— Я думаю, то интересное, что было в Ван Гоге, в пьесе вульгаризировано. Очень уж глянцево-фрейдистской она получилась. Всё в итоге сведено к матери, умершему в младенчестве брату, в честь которого его назвали Винсентом, и к симбиотической связи с Тео. Такие проблемы есть у очень многих, но от них не становятся значительными художниками. Между тем Мартин Хайдеггер великолепно написал о сущности и значении запечатлённых Ван Гогом башмаков; у Антонена Арто есть блестящая работа, в которой он предполагает, что безумие Ван Гога — результат непонимания искусства обществом. Но все подобные богатые возможности в пьесе упущены. В ней не чувствуется сколько-нибудь серьёзного движения философской или культурной мысли — одни только личные отношения да игра света на сцене. Боюсь, что это чересчур
Он продолжал:
— И наконец, остаётся вопрос самого стиха. Хотелось бы заметить, что в наше время уже практически невозможно достойно писать стихом, в той или иной мере тяготеющим к пятистопному ямбу, и не тащить за собой разом весь шлейф романтических славословий поэтов-георгианцев. Форма стиха, подразумевающая пасторальный восторг, вряд ли способна выразить суть Ван Гога как художника, его роль в искусстве. Таково моё мнение, возможно, ошибочное.
— Что ж, — сказала Мартина, нервно вздохнув. И тут же, сухо: — Вы изложили свою позицию весьма красноречиво и убедительно.
Тогда Рафаэль поднял глаза с каким-то беспокойством, провёл рукою по лбу, будто отводя прядь волос, и повёл плечами, словно только что очнувшись. В это мгновение он походил на испуганного ребёнка, которого застигли за шалостью, но тут же лицо его вновь приняло выражение вдумчивой суровости, с каким он произносил свою тираду. Фредерика наблюдала всё это, потом взглянула на Александра: тот встретил беспокойный, колючий взгляд Рафаэля как-то устало-терпеливо.
— Возможно, вы правы, — ответил он. — Мне трудно спорить сейчас, пьеса-то уже написана. У меня не было такого намерения… наделять пьесу всеми теми английскими свойствами, которые вы упомянули, но вполне возможно, что я это сделал невольно. А фрейдистские мотивы… в постановке на них почему-то сделался странный упор. Но неужели они прямо так выпятились? Я-то хотел всего лишь… — Он остановил фразу на половине. — Ладно, это не так уж и важно…

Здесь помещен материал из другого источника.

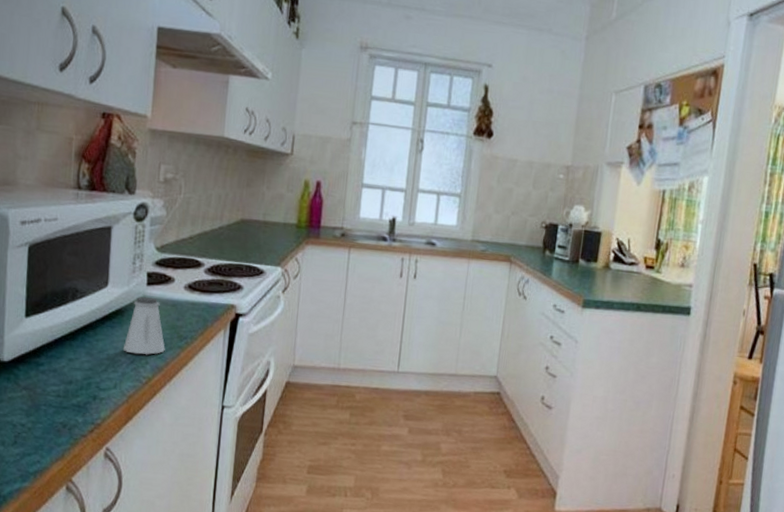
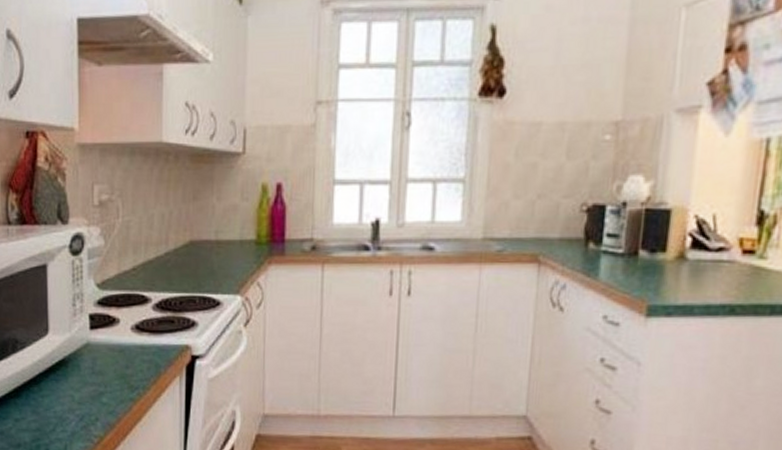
saltshaker: present [122,296,165,355] -> none [70,342,116,411]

Мартина сочувственно накрыла его ладонь на скатерти своей ладонью и тихо пожала.
Потом Фредерика будет несколько недель анализировать свои чувства в ту минуту, когда её любимый мужчина раскритиковал другого её любимого мужчину. Надо отдать ей должное, она не допустила даже и мысли, что могла быть главной причиной этого столкновения. Тогда, за столом в ресторане, она с первую секунду ощутила беспокойство за Рафаэля: сейчас он поймёт, что нарушает правила приличия и гостеприимства, о которых так беспокоился в такси. Потом, когда она увидела, как собственнически Мартина Сазерленд возложила ладонь на руку Александра, её поглотила чистая ревность. Она смотрела на Рафаэля (которому, в отличие от Александра, всегда охотно подчинялась) и пыталась унять в себе противоречивые чувства: желание защитить Рафаэля от случившегося конфуза — и порыв дать ему пощёчину, расцарапать физиономию. Но как же быть с Александром? Она приостановила неверие в его пьесу — пьесу, запечатлевшую сражение между солнечным светом и светом землисто-тёмным. Она сказала:
— Видишь ли, Рафаэль, если ты человек таких страстей, как Ван Гог, то прийти к «такое оно есть» можно не иначе как через «таким мне нравится это видеть». То есть прийти к объективности можно только через субъективность, обладание. Мы, обычные люди, не имеем права ставить себя на место Ван Гога, не имеем права его критиковать.
— Обычные люди не обязаны воздерживаться от суждений только потому, что перед ними гений, — ответил Рафаэль. — И вообще, откуда ты всё про Ван Гога знаешь, чтоб говорить с такой уверенностью?
— Отчасти как раз из пьесы! Для меня в этой пьесе — правда.
— Ты великодушная натура, — сказал Рафаэль.